Shares in DroneShield more than halved from their record high during October and November after the company’s top brass sold all their shares without explanation. The sell-down came after a massive rally earlier in the year, fuelled by a series of significant contracts, meaning the drone defence company finished the year still more than 300 per cent higher, making it the best performer on the ASX 200.
“Obviously, there can be some governance issues when a company [like DroneShield] goes from very small to quite large, quite quickly, but it was interesting to see how many people were interested in it and were happy to have a dabble in that space,” Dale says.
Liu characterises 2025 as a “year of two halves”, beginning with Trump’s tariffs earlier in the year which dampened investor sentiment.
“The tariffs created a pretty rare buying opportunity in the market where investors sold everything,” she said. “Once we recalibrated, the sharemarket made one of its strongest returns from the trough.”
Dale says the session following the April 2 “Liberation Day” – when Trump imposed his sweeping tariffs – was the most active day for trading. That selling activity, however, reversed into a “relief rally” when the tariff announcements were subsequently walked back.

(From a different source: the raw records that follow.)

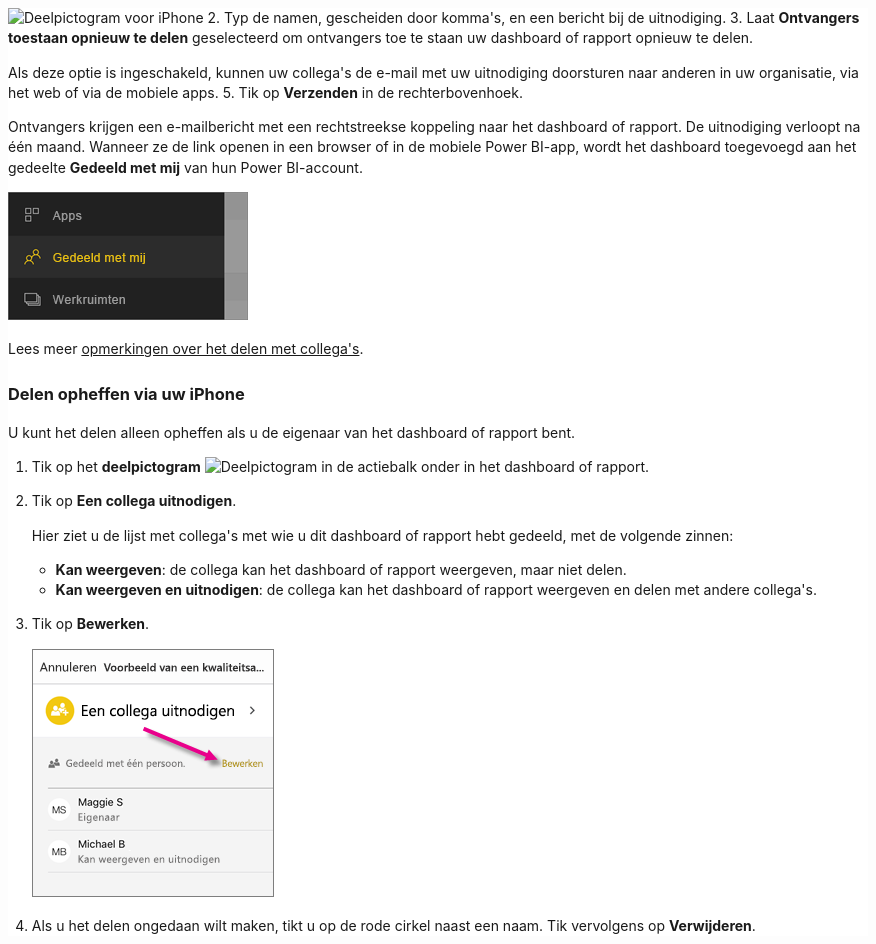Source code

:    ![Deelpictogram voor iPhone](./media/mobile-share-dashboard-from-the-mobile-apps/power-bi-iphone-dashboard-invite.png)
2. Typ de namen, gescheiden door komma's, en een bericht bij de uitnodiging.
3. Laat **Ontvangers toestaan opnieuw te delen** geselecteerd om ontvangers toe te staan uw dashboard of rapport opnieuw te delen.
   
   Als deze optie is ingeschakeld, kunnen uw collega's de e-mail met uw uitnodiging doorsturen naar anderen in uw organisatie, via het web of via de mobiele apps.
5. Tik op **Verzenden** in de rechterbovenhoek.
   
   Ontvangers krijgen een e-mailbericht met een rechtstreekse koppeling naar het dashboard of rapport. De uitnodiging verloopt na één maand. Wanneer ze de link openen in een browser of in de mobiele Power BI-app, wordt het dashboard toegevoegd aan het gedeelte **Gedeeld met mij** van hun Power BI-account.
   
   ![Gedeeld met mij](./././media/mobile-share-dashboard-from-the-mobile-apps/power-bi-iphone-shared-with-me-left-nav.png)
   
   Lees meer [opmerkingen over het delen met collega's](../../service-share-dashboards.md).

### <a name="unshare-from-your-iphone"></a>Delen opheffen via uw iPhone
U kunt het delen alleen opheffen als u de eigenaar van het dashboard of rapport bent.

1. Tik op het **deelpictogram** ![Deelpictogram](././media/mobile-share-dashboard-from-the-mobile-apps/power-bi-iphone-share-dashboard-icon.png) in de actiebalk onder in het dashboard of rapport.
2. Tik op **Een collega uitnodigen**.
   
   Hier ziet u de lijst met collega's met wie u dit dashboard of rapport hebt gedeeld, met de volgende zinnen:
   
   * **Kan weergeven**: de collega kan het dashboard of rapport weergeven, maar niet delen.
   * **Kan weergeven en uitnodigen**: de collega kan het dashboard of rapport weergeven en delen met andere collega's.
1. Tik op **Bewerken**.
   
    ![Bewerkpictogram](./media/mobile-share-dashboard-from-the-mobile-apps/power-bi-iphone-edit-invite-dashboard.png)
4. Als u het delen ongedaan wilt maken, tikt u op de rode cirkel naast een naam. Tik vervolgens op **Verwijderen**.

“It’s quite fascinating how quickly markets were happy to discount all of those previous very dramatic statements,” she says.
While shares in many technology companies were sold off quite substantially in the second half of the year amid concerns valuations may have run up too high, Liu says they now present good value opportunities for investors.
“I think tech companies will steadily make a comeback,” she says. “Because, ultimately, these are the companies that are underpinned by structural growth drivers.”
She also says AI is likely to remain a key theme in the year ahead.
“For the past couple of years, investor interest has been captured by companies directly involved with AI infrastructure such as data centres,” she says, “But I think from 2026 onwards, it will be about which companies will benefit from AI investments, and the sectors which are currently very heavily manual but could digitise and see cost efficiencies.”
Jessica Amir, market strategist at trading platform Moomoo, says robust demand for AI and chips means there is likely to be continued growth in prices for inputs such as gold, silver and platinum.
“Platinum demand is rising from automotive, industrial, and jewellery sectors,” she says. “And as the price of the metal rises, investment demand for platinum rises too.”
She also notes that while there could be further falls in the AI sector in the short term due to anxieties around the technology, it will likely be the strongest growth sector through to 2030.
Capital.com senior financial market analyst Kyle Rodda says differences in central bank policies around the world will also play a key role, with markets expecting the Reserve Bank to hike interest rates again next year, while borrowing costs in other major economies fall or remain stable.
“It’ll be another reason why I think we will underperform out global peers next year,” he says.
“It’s going to be a world of higher prices for a little while, lower growth, and therefore a less prosperous economy and lower returns.”